[Coordinate annotation entries]

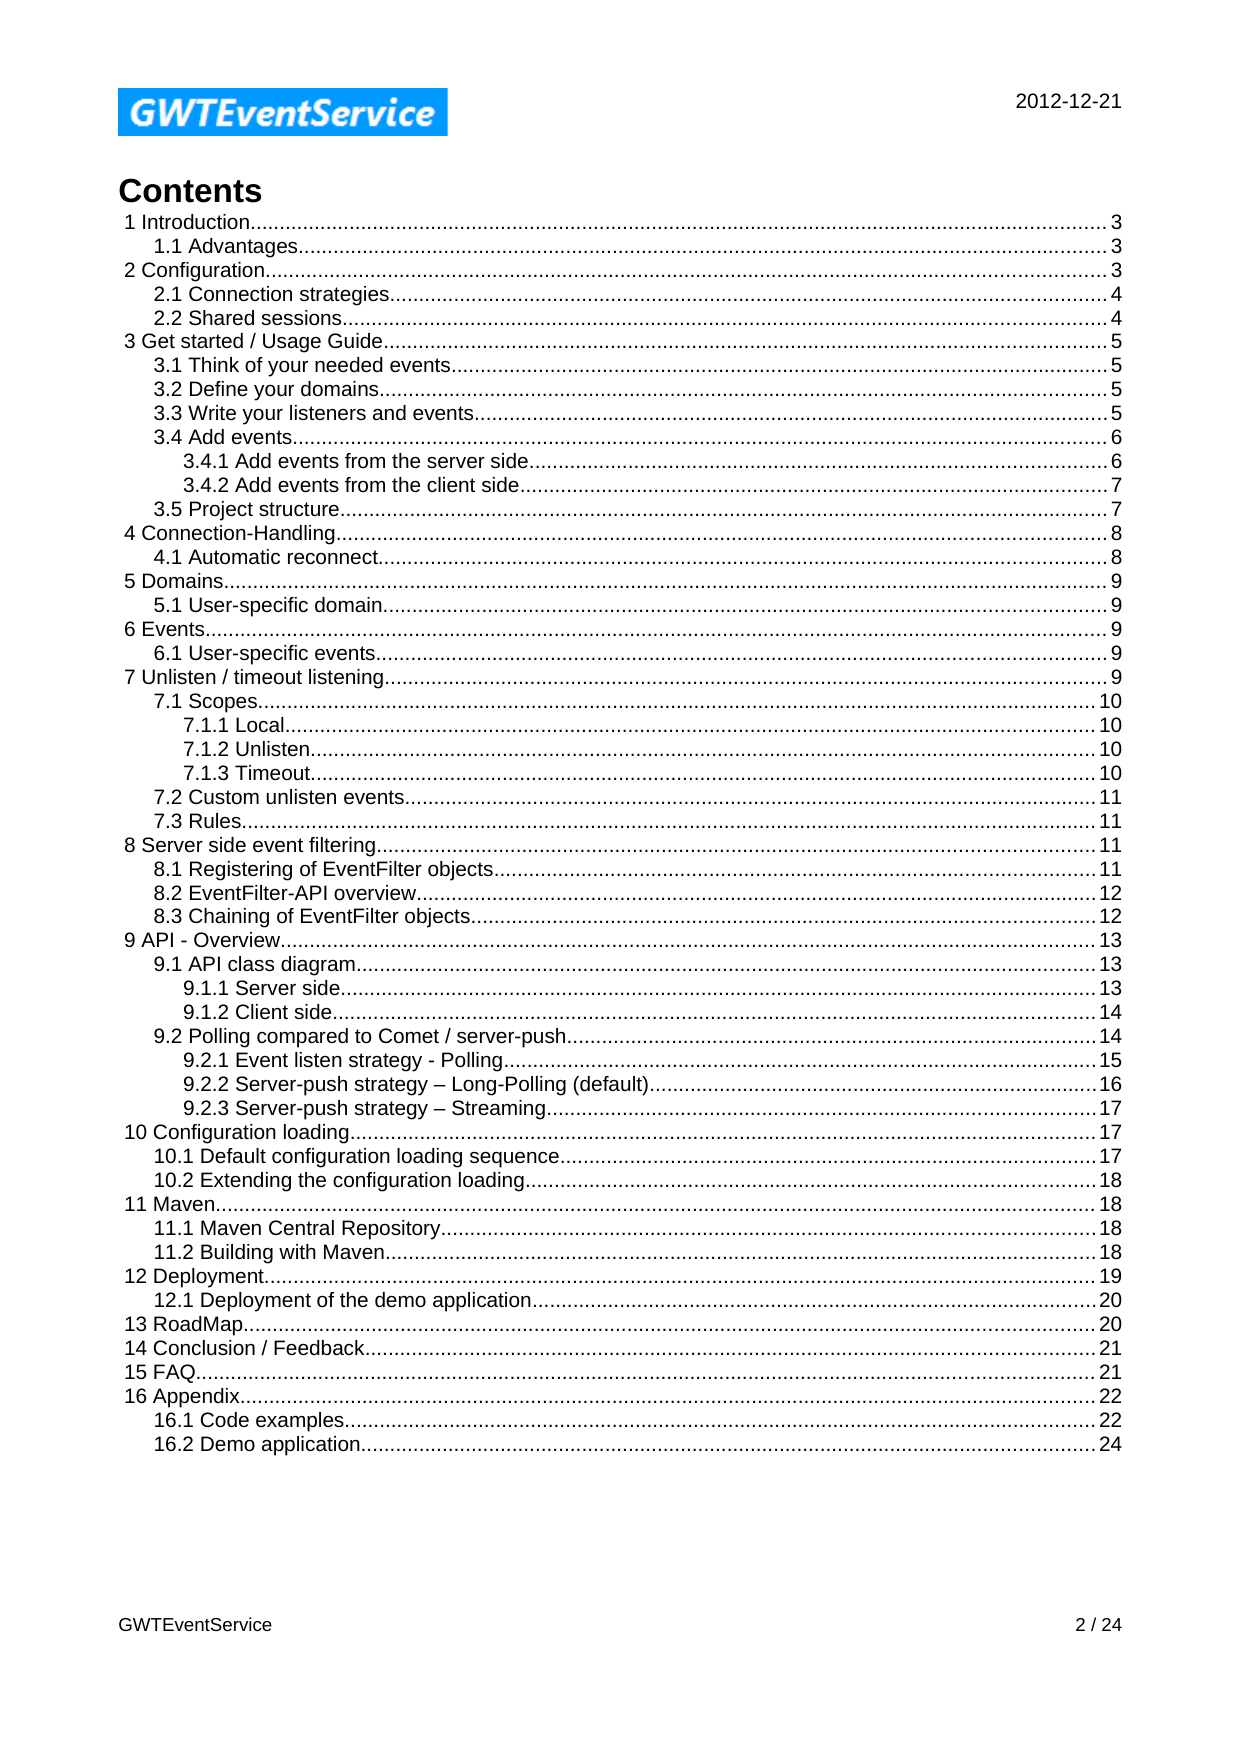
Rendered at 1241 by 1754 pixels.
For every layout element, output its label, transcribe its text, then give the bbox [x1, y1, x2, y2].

text 3.4.2 Add events from the client side 7 [177, 473, 1122, 497]
text 9.1.2 Client side 14 [177, 1000, 1122, 1024]
text 3.2 Define your domains 5 [148, 377, 1122, 401]
text 8.1 Registering of EventFilter objects 11 [148, 856, 1122, 880]
text 3.5 Project structure 7 [148, 497, 1122, 521]
text 4 Connection-Handling 8 [118, 521, 1122, 545]
text 7.2 Custom unlisten events 11 [148, 784, 1122, 808]
text 2.2 Shared sessions 4 [148, 305, 1122, 329]
text 16.2 Demo application 24 [148, 1431, 1122, 1455]
text 5 Domains 9 [118, 569, 1122, 593]
text 16.1 Code examples 22 [148, 1407, 1122, 1431]
text 3.4.1 Add events from the server side 6 [177, 449, 1122, 473]
text 9.2.3 Server-push strategy – Streaming 17 [177, 1096, 1122, 1120]
text 2 Configuration 3 [118, 257, 1122, 281]
subtitle Contents [118, 171, 1122, 209]
text 11.2 Building with Maven 18 [148, 1240, 1122, 1264]
picture [118, 88, 448, 136]
text 3 Get started / Usage Guide 5 [118, 329, 1122, 353]
text 9.2 Polling compared to Comet / server-push 14 [148, 1024, 1122, 1048]
text 7 Unlisten / timeout listening 9 [118, 665, 1122, 689]
text 9 API - Overview 13 [118, 928, 1122, 952]
text 7.1.2 Unlisten 10 [177, 737, 1122, 761]
text 7.1.3 Timeout 10 [177, 761, 1122, 784]
text 13 RoadMap 20 [118, 1312, 1122, 1336]
text 10.2 Extending the configuration loading 18 [148, 1168, 1122, 1192]
text 12 Deployment 19 [118, 1264, 1122, 1288]
text 8.2 EventFilter-API overview 12 [148, 880, 1122, 904]
text 11 Maven 18 [118, 1192, 1122, 1216]
text 8.3 Chaining of EventFilter objects 12 [148, 904, 1122, 928]
text 9.1.1 Server side 13 [177, 976, 1122, 1000]
text 7.3 Rules 11 [148, 808, 1122, 832]
text 3.4 Add events 6 [148, 425, 1122, 449]
text 9.2.2 Server-push strategy – Long-Polling (default) 16 [177, 1072, 1122, 1096]
text 4.1 Automatic reconnect 8 [148, 545, 1122, 569]
text 14 Conclusion / Feedback 21 [118, 1336, 1122, 1359]
text 7.1 Scopes 10 [148, 689, 1122, 713]
text 3.3 Write your listeners and events 5 [148, 401, 1122, 425]
text 6.1 User-specific events 9 [148, 641, 1122, 665]
text 1.1 Advantages 3 [148, 233, 1122, 257]
text 5.1 User-specific domain 9 [148, 593, 1122, 617]
text 1 Introduction 3 [118, 209, 1122, 233]
text 7.1.1 Local 10 [177, 713, 1122, 737]
text 10.1 Default configuration loading sequence 17 [148, 1144, 1122, 1168]
text 9.1 API class diagram 13 [148, 952, 1122, 976]
text 2.1 Connection strategies 4 [148, 281, 1122, 305]
text 9.2.1 Event listen strategy - Polling 15 [177, 1048, 1122, 1072]
text 16 Appendix 22 [118, 1383, 1122, 1407]
text 15 FAQ 21 [118, 1359, 1122, 1383]
text 10 Configuration loading 17 [118, 1120, 1122, 1144]
text 3.1 Think of your needed events 5 [148, 353, 1122, 377]
text 11.1 Maven Central Repository 18 [148, 1216, 1122, 1240]
text 6 Events 9 [118, 617, 1122, 641]
text 12.1 Deployment of the demo application 20 [148, 1288, 1122, 1312]
text 8 Server side event filtering 11 [118, 832, 1122, 856]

WHAT THE TASK ASKS: Transcribe the entries above line for line without any changes, and leave the pictures out.

SOLUTION TO THE EXERCISE:
Rendered at 1241 by 1754 pixels.
For every layout element, output its label, transcribe its text, then give the bbox [x1, y1, x2, y2].

text 3.4.2 Add events from the client side 7 [177, 473, 1122, 497]
text 9.1.2 Client side 14 [177, 1000, 1122, 1024]
text 3.2 Define your domains 5 [148, 377, 1122, 401]
text 8.1 Registering of EventFilter objects 11 [148, 856, 1122, 880]
text 3.5 Project structure 7 [148, 497, 1122, 521]
text 4 Connection-Handling 8 [118, 521, 1122, 545]
text 7.2 Custom unlisten events 11 [148, 784, 1122, 808]
text 2.2 Shared sessions 4 [148, 305, 1122, 329]
text 16.2 Demo application 24 [148, 1431, 1122, 1455]
text 5 Domains 9 [118, 569, 1122, 593]
text 16.1 Code examples 22 [148, 1407, 1122, 1431]
text 3.4.1 Add events from the server side 6 [177, 449, 1122, 473]
text 9.2.3 Server-push strategy – Streaming 17 [177, 1096, 1122, 1120]
text 2 Configuration 3 [118, 257, 1122, 281]
subtitle Contents [118, 171, 1122, 209]
text 11.2 Building with Maven 18 [148, 1240, 1122, 1264]
picture [118, 88, 448, 136]
text 3 Get started / Usage Guide 5 [118, 329, 1122, 353]
text 9.2 Polling compared to Comet / server-push 14 [148, 1024, 1122, 1048]
text 7 Unlisten / timeout listening 9 [118, 665, 1122, 689]
text 9 API - Overview 13 [118, 928, 1122, 952]
text 7.1.2 Unlisten 10 [177, 737, 1122, 761]
text 7.1.3 Timeout 10 [177, 761, 1122, 784]
text 13 RoadMap 20 [118, 1312, 1122, 1336]
text 10.2 Extending the configuration loading 18 [148, 1168, 1122, 1192]
text 12 Deployment 19 [118, 1264, 1122, 1288]
text 8.2 EventFilter-API overview 12 [148, 880, 1122, 904]
text 11 Maven 18 [118, 1192, 1122, 1216]
text 8.3 Chaining of EventFilter objects 12 [148, 904, 1122, 928]
text 9.1.1 Server side 13 [177, 976, 1122, 1000]
text 7.3 Rules 11 [148, 808, 1122, 832]
text 3.4 Add events 6 [148, 425, 1122, 449]
text 9.2.2 Server-push strategy – Long-Polling (default) 16 [177, 1072, 1122, 1096]
text 4.1 Automatic reconnect 8 [148, 545, 1122, 569]
text 14 Conclusion / Feedback 21 [118, 1336, 1122, 1359]
text 7.1 Scopes 10 [148, 689, 1122, 713]
text 3.3 Write your listeners and events 5 [148, 401, 1122, 425]
text 6.1 User-specific events 9 [148, 641, 1122, 665]
text 1.1 Advantages 3 [148, 233, 1122, 257]
text 5.1 User-specific domain 9 [148, 593, 1122, 617]
text 1 Introduction 3 [118, 209, 1122, 233]
text 7.1.1 Local 10 [177, 713, 1122, 737]
text 10.1 Default configuration loading sequence 17 [148, 1144, 1122, 1168]
text 9.1 API class diagram 13 [148, 952, 1122, 976]
text 2.1 Connection strategies 4 [148, 281, 1122, 305]
text 9.2.1 Event listen strategy - Polling 15 [177, 1048, 1122, 1072]
text 16 Appendix 22 [118, 1383, 1122, 1407]
text 15 FAQ 21 [118, 1359, 1122, 1383]
text 10 Configuration loading 17 [118, 1120, 1122, 1144]
text 3.1 Think of your needed events 5 [148, 353, 1122, 377]
text 11.1 Maven Central Repository 18 [148, 1216, 1122, 1240]
text 6 Events 9 [118, 617, 1122, 641]
text 12.1 Deployment of the demo application 20 [148, 1288, 1122, 1312]
text 8 Server side event filtering 11 [118, 832, 1122, 856]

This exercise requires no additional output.